### [Task prompt]
Below are records with pictures in them. Output exactly the lines from the one with "Finanças e negócios" through the one with "کارشناسی ارشد زیست شناسی سلولی و مولکولی", both included, and leave every picture out; give only those lines.

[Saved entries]
━━━━━━━━━━
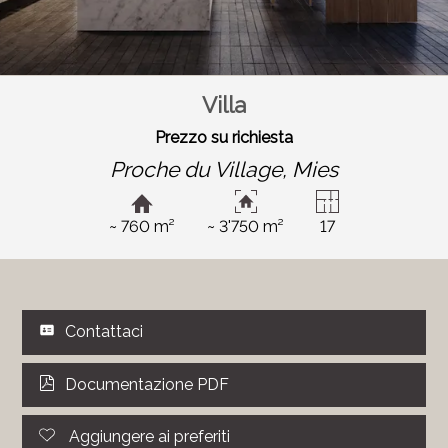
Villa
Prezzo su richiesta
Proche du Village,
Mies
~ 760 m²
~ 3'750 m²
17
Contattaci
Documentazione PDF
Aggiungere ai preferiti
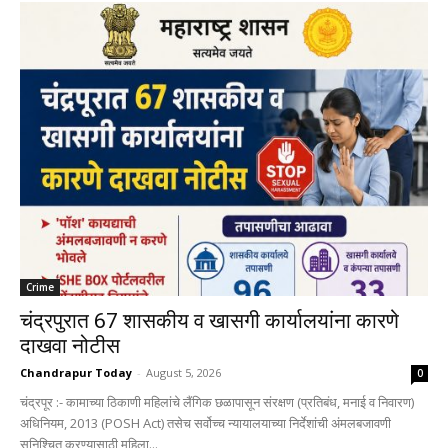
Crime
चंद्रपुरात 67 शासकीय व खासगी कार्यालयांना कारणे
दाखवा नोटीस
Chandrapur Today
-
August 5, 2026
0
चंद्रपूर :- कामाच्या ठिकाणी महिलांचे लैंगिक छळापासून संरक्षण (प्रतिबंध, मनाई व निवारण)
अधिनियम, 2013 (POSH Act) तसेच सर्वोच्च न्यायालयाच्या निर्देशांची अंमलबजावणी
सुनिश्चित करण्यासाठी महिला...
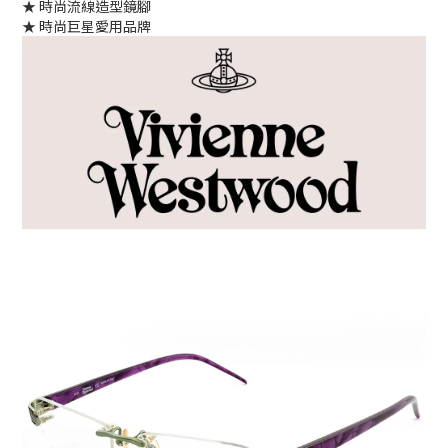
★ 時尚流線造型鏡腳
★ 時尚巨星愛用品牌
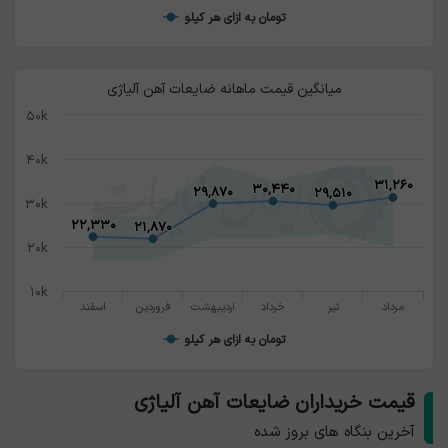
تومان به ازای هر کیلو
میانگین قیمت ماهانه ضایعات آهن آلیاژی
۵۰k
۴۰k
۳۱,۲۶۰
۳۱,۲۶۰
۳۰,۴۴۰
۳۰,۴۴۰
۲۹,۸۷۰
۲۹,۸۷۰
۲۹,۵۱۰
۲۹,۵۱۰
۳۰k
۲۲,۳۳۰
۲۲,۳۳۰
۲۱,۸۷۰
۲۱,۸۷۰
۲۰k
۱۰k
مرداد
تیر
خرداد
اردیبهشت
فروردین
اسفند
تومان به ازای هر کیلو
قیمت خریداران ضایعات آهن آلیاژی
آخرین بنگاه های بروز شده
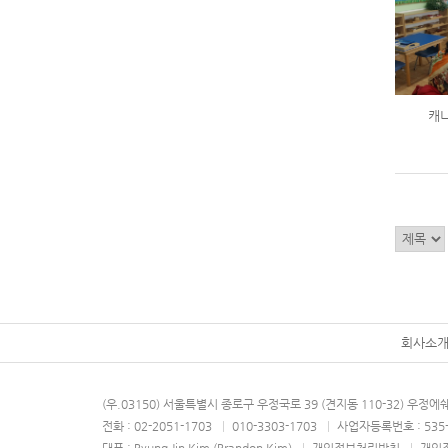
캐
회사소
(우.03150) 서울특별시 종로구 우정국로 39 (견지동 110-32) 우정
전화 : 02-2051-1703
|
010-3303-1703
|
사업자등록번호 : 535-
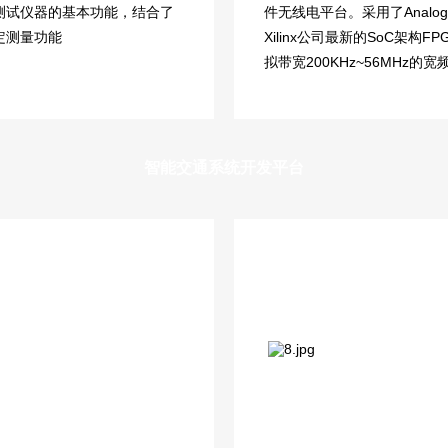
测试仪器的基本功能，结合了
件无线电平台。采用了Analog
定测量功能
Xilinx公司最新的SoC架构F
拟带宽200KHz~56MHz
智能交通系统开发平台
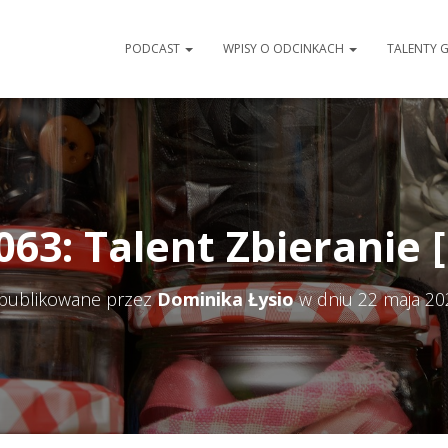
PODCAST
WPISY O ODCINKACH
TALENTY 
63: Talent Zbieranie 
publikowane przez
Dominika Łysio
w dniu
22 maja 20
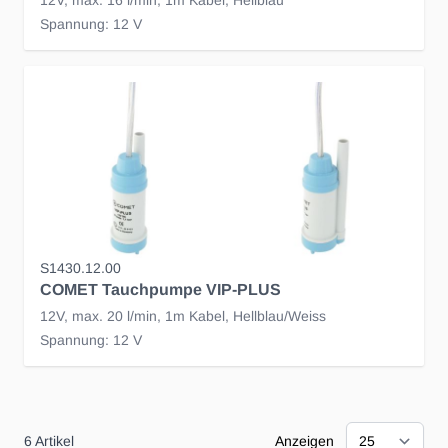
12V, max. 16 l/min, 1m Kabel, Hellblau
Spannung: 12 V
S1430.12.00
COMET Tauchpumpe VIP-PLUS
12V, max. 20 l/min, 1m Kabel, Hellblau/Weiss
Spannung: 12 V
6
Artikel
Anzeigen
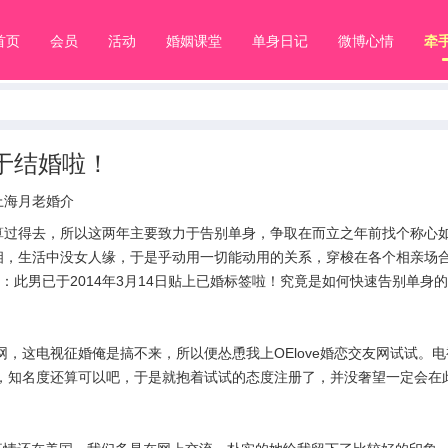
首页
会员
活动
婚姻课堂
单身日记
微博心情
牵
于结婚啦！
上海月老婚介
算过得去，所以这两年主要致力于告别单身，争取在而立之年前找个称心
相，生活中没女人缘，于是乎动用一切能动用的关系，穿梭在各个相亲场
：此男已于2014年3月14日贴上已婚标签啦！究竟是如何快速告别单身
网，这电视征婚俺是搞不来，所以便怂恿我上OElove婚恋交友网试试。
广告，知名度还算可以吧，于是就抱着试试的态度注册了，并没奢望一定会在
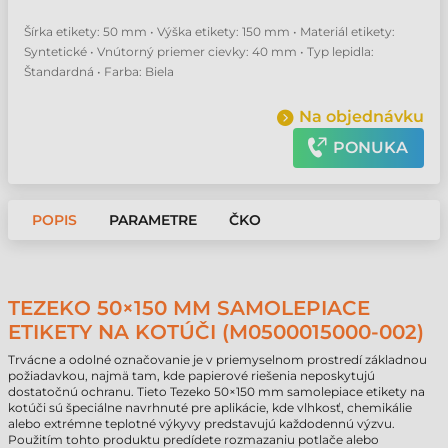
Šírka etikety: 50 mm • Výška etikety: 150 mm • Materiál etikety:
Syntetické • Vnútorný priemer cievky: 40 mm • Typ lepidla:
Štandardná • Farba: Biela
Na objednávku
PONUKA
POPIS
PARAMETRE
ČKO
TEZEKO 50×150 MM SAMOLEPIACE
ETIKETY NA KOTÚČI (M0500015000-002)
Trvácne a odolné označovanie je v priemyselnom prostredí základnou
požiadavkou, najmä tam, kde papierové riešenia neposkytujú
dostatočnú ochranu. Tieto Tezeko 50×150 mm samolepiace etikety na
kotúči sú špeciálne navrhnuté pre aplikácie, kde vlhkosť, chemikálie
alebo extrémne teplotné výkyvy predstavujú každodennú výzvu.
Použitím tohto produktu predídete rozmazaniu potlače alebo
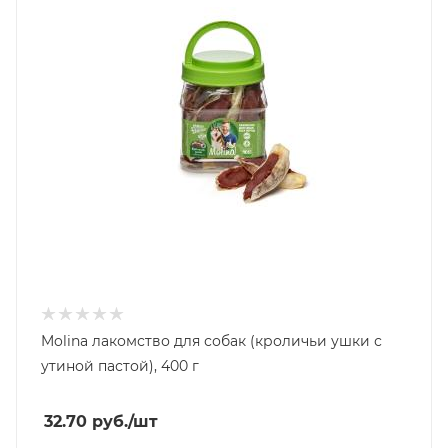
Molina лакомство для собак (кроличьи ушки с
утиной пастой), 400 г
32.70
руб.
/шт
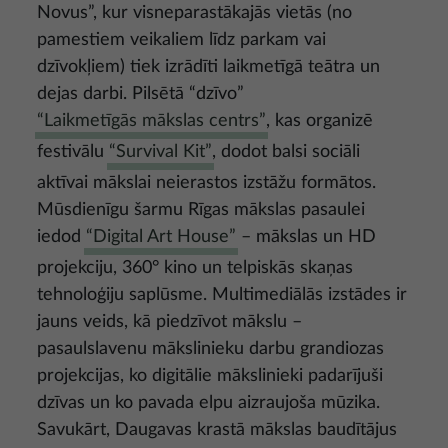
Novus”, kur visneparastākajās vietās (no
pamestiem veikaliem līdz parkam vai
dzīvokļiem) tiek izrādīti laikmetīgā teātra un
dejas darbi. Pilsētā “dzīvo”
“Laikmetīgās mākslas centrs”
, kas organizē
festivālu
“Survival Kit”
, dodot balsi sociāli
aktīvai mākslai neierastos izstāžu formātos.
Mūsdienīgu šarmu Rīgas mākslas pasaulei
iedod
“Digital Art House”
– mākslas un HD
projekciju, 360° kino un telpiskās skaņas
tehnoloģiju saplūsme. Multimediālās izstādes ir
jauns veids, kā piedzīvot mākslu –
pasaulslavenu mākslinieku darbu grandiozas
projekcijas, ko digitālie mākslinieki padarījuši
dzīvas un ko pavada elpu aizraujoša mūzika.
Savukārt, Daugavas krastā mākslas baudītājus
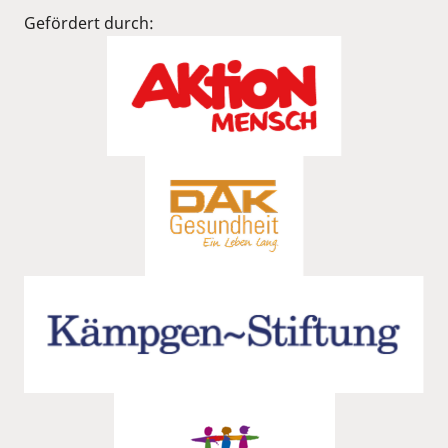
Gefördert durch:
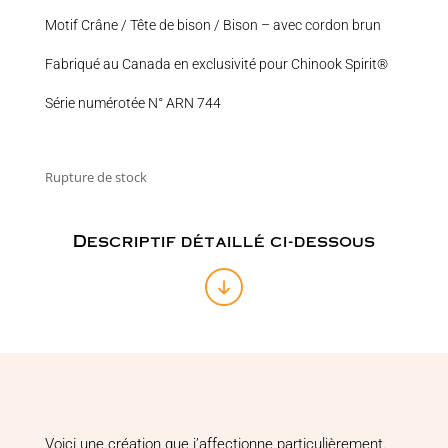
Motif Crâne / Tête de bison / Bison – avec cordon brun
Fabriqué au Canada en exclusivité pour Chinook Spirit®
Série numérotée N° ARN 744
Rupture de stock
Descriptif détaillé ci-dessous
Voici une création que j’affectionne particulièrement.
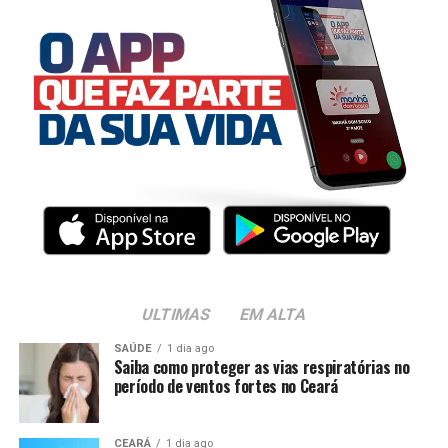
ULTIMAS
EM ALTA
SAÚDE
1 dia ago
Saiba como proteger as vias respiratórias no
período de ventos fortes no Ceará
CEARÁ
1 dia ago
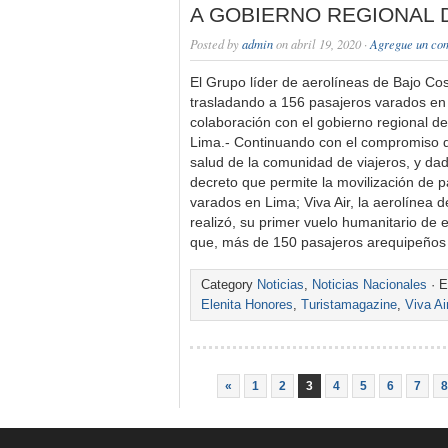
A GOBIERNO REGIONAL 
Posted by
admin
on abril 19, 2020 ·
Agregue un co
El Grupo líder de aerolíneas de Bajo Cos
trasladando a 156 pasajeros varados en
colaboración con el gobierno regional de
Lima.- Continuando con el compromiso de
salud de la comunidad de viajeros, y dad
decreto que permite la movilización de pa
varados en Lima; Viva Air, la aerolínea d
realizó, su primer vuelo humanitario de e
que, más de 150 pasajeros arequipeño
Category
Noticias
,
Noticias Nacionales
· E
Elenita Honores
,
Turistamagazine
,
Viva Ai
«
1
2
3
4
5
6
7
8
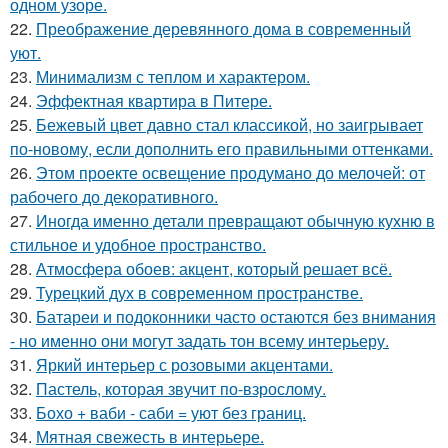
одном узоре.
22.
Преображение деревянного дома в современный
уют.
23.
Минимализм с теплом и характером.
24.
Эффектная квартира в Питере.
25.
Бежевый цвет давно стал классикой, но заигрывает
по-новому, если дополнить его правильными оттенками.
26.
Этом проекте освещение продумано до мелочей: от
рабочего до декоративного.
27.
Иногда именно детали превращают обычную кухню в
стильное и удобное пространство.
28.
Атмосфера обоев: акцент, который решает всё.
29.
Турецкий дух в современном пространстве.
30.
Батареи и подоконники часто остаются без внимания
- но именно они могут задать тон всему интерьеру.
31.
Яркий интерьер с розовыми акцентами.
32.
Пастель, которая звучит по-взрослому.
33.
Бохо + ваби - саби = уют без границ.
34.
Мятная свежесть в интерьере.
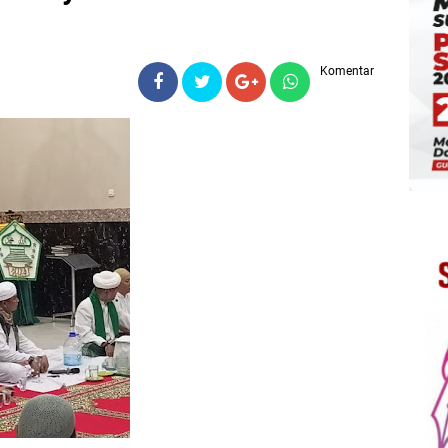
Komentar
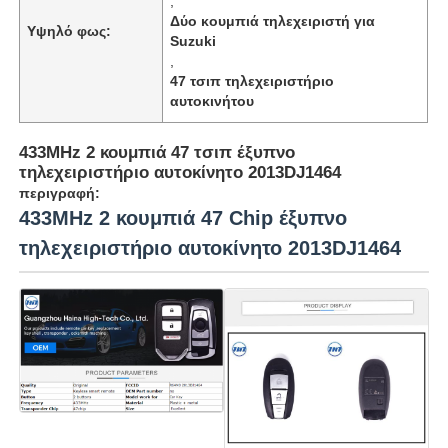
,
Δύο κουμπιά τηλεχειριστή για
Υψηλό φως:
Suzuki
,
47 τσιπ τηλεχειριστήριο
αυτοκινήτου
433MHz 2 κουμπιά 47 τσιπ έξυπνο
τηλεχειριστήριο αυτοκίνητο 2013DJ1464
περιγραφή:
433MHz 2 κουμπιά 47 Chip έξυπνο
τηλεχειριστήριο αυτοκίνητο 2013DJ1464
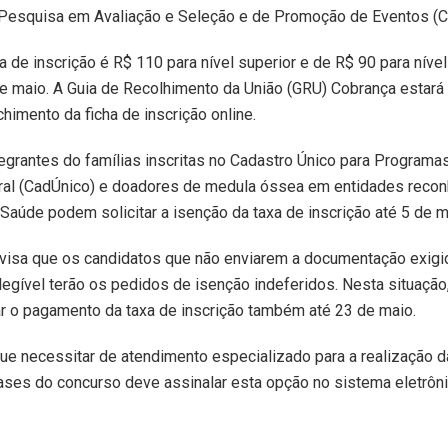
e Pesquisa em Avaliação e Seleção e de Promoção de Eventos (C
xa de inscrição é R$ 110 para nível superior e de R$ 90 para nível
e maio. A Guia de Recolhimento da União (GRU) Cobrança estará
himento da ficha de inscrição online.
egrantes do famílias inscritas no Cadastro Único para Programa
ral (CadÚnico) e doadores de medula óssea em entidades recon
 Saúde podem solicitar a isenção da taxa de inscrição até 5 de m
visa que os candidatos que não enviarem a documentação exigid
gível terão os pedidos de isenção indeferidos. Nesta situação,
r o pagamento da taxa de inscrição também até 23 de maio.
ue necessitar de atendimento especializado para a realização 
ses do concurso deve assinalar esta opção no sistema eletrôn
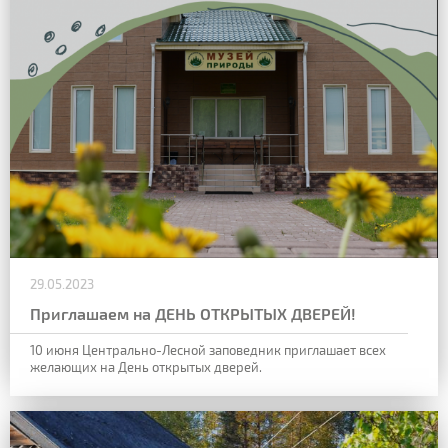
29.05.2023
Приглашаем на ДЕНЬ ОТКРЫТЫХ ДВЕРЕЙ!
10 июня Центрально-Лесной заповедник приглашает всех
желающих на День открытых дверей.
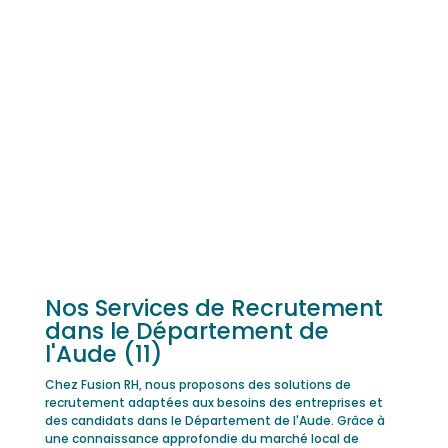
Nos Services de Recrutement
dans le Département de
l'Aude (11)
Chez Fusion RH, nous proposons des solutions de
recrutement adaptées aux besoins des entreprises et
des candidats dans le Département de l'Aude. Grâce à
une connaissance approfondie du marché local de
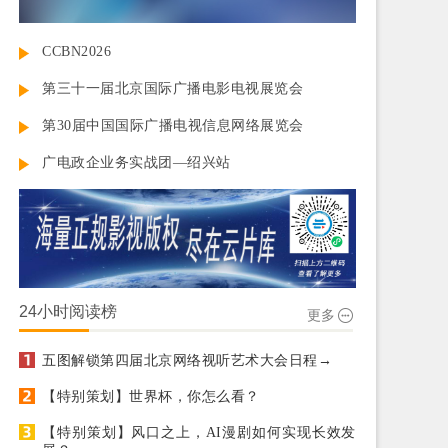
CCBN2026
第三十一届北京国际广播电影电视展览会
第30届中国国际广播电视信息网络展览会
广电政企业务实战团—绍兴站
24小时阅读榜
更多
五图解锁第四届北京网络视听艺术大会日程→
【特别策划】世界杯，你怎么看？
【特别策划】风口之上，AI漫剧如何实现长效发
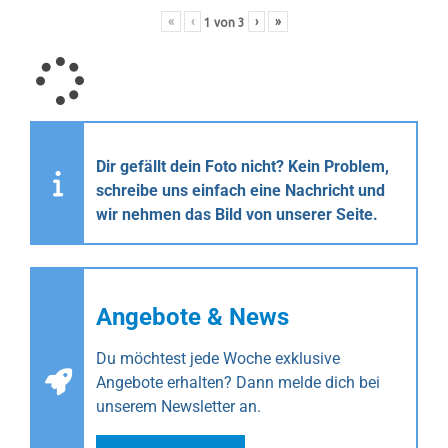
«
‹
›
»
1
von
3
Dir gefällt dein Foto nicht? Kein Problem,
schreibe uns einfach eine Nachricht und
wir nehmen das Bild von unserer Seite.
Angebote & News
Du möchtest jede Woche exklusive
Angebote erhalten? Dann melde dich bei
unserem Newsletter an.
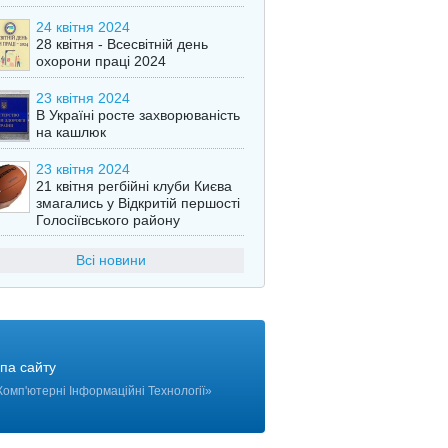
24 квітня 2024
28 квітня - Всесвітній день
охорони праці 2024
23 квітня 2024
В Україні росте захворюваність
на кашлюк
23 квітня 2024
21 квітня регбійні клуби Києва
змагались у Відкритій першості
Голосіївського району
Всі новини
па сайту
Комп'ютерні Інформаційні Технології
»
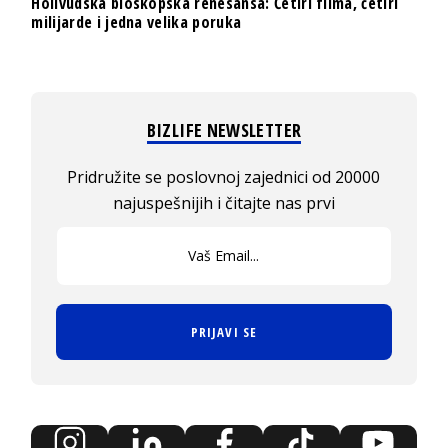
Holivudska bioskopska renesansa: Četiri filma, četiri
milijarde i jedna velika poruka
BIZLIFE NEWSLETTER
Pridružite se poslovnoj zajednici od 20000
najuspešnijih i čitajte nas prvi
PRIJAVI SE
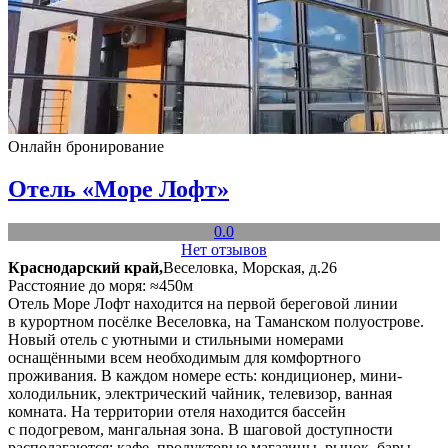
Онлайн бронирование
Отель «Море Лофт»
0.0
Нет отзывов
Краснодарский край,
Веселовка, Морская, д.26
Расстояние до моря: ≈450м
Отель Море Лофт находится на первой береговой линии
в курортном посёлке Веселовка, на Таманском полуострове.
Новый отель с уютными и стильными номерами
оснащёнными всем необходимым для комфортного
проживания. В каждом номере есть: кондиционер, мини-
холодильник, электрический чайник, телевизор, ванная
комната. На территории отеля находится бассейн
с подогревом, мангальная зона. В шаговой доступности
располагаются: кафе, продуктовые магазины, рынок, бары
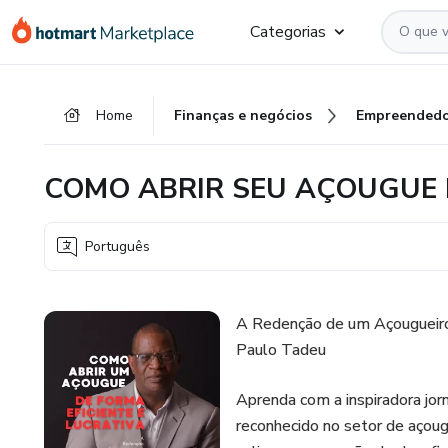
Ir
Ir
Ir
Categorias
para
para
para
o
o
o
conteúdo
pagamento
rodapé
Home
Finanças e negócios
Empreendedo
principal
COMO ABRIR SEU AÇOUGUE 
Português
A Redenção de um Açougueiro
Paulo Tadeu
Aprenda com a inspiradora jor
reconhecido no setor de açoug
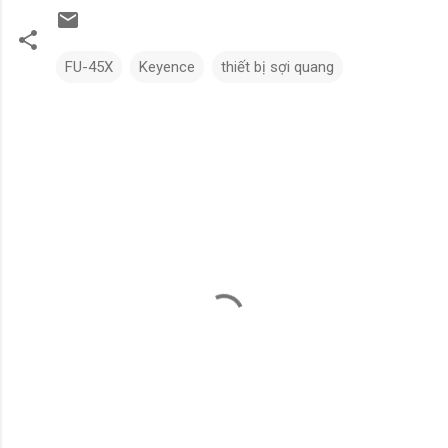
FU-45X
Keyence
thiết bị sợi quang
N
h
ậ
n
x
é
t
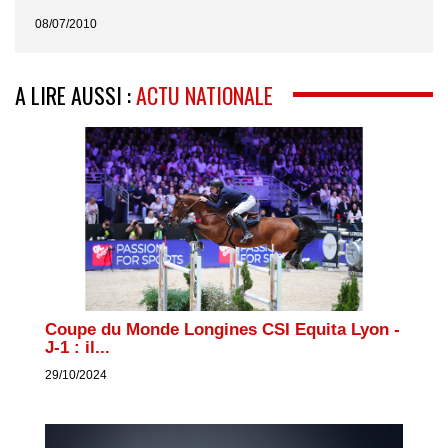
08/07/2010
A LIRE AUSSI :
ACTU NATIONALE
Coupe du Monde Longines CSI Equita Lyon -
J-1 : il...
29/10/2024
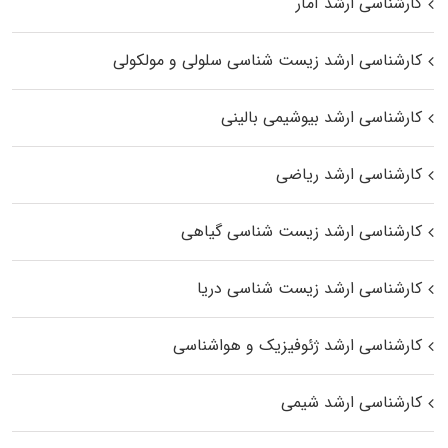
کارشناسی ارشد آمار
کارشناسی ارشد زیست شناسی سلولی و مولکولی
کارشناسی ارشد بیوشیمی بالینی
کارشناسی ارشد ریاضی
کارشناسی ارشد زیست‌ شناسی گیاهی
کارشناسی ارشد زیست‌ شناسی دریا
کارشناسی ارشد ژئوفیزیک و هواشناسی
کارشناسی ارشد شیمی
━━━━━━━━━━
### [Answer section]
Finanças e negócios
Empreendedo
principal
COMO ABRIR SEU AÇOUGUE 
Português
A Redenção de um Açougueiro
Paulo Tadeu
Aprenda com a inspiradora jor
reconhecido no setor de açoug
FU-45X
Keyence
thiết bị sợi quang
N
h
ậ
n
x
é
t
08/07/2010
A LIRE AUSSI :
ACTU NATIONALE
Coupe du Monde Longines CSI Equita Lyon -
J-1 : il...
29/10/2024
کارشناسی ارشد آمار
کارشناسی ارشد زیست شناسی سلولی و مولکولی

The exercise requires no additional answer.